**PAGE EXCERPT**
Rather than deteriorate over time, the best buffet salads get better. Instead of wilting, the ingredients marinate in the dressing, and the flavors and textures evolve and deepen.

Before I left for my long weekend on Friday, I had cooked the black-eyed peas and made the vinaigrette, a combination of vinegar, olive oil, cooking liquid from the beans, mustard, cumin, salt and garlic. I knew that the beans would keep for three days if they were refrigerated in the dressing (in fact, they kept for more than a week, until we finally polished off the leftovers). When I got home from San Diego, I chopped peppers and cilantro and added them to the beans before setting the salad out in big bowls.

The beans now taken care of, I cleaned, cored and sliced several bulbs of fennel, more red peppers, and mushrooms for a fabulous salad that I had perfected a couple of months before, when I made it at an event for 250 people. Making it for 40 took a lot less time (OK, I confess: I asked my friend Cliff to buy, wash and chop the herbs for both salads, knowing I would be away and miss the farmers market, and would be pressed for time when I got back). This salad has a lemony vinaigrette. As it sits, the mushrooms soak up the marinade while the other vegetables remain crisp. It’s light and heavenly, and pretty as well.

Salads that hold are often at the center of my buffets when I’m entertaining, especially for a crowd. When I lived in Paris, I gave a New Year’s Eve party every year that began at around 10 p.m. and often ended the next morning when the Metro began running again (they stop around 1 a.m.) Black-eyed peas vinaigrette was de rigueur , but I also set out other salads made with ingredients such as fennel and red peppers, endive and apples, and cucumbers--foods that don’t wilt.

**WORK TASK 1**
Using the salad excerpt, decide whether each statement agrees with it. Answer yes or no for each, and quote the words from the excerpt that settle it.
(a) The black-eyed peas lasted longer than three days in the dressing.
(b) The fennel, red pepper and mushroom salad is dressed with a lemony vinaigrette.
(c) The New Year's Eve parties in Paris started at around midnight.
**WORK TASK 2**
Write out the part of the salad excerpt that opens with the words containing "Rather than deteriorate" and closes with "in big bowls.".
**WORK TASK 3**
Name every ingredient that the salad excerpt lists for the vinaigrette made for the black-eyed peas.

Saved entries:
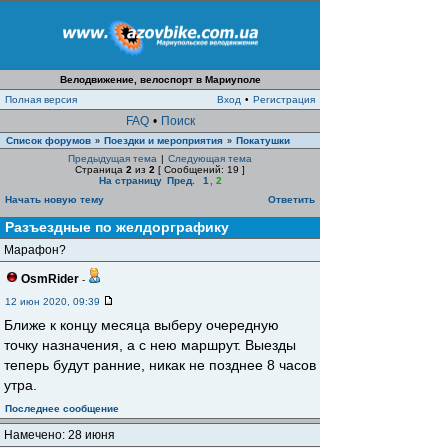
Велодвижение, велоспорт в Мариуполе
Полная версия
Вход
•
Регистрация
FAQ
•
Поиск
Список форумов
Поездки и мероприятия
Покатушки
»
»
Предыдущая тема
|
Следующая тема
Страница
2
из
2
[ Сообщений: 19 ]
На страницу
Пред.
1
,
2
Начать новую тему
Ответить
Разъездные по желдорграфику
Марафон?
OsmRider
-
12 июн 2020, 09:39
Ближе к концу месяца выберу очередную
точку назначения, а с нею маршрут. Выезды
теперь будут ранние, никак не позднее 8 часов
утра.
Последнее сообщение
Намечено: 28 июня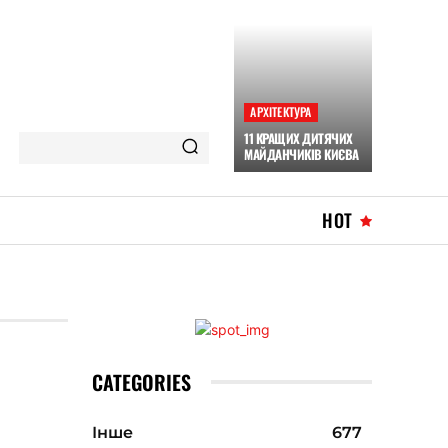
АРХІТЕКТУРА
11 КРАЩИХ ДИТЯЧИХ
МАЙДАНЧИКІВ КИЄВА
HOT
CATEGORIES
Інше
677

==

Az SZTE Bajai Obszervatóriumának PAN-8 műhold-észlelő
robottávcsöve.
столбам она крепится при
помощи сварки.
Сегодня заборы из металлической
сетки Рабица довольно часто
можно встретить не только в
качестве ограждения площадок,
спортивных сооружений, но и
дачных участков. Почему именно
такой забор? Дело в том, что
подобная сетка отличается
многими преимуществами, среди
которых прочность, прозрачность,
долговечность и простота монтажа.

--

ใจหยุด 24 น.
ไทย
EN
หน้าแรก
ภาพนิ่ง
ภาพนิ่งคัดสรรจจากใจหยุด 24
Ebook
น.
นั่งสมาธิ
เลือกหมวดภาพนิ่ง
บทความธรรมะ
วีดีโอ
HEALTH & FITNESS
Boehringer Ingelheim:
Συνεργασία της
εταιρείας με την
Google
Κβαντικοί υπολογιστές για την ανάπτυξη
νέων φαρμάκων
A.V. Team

**EXERCISE OUTPUT 1**
(a) Yes: "in fact, they kept for more than a week, until we finally polished off the leftovers"
(b) Yes: "This salad has a lemony vinaigrette."
(c) No: "began at around 10 p.m."

**EXERCISE OUTPUT 2**
Rather than deteriorate over time, the best buffet salads get better. Instead of wilting, the ingredients marinate in the dressing, and the flavors and textures evolve and deepen.

Before I left for my long weekend on Friday, I had cooked the black-eyed peas and made the vinaigrette, a combination of vinegar, olive oil, cooking liquid from the beans, mustard, cumin, salt and garlic. I knew that the beans would keep for three days if they were refrigerated in the dressing (in fact, they kept for more than a week, until we finally polished off the leftovers). When I got home from San Diego, I chopped peppers and cilantro and added them to the beans before setting the salad out in big bowls.

**EXERCISE OUTPUT 3**
vinegar, olive oil, cooking liquid from the beans, mustard, cumin, salt, garlic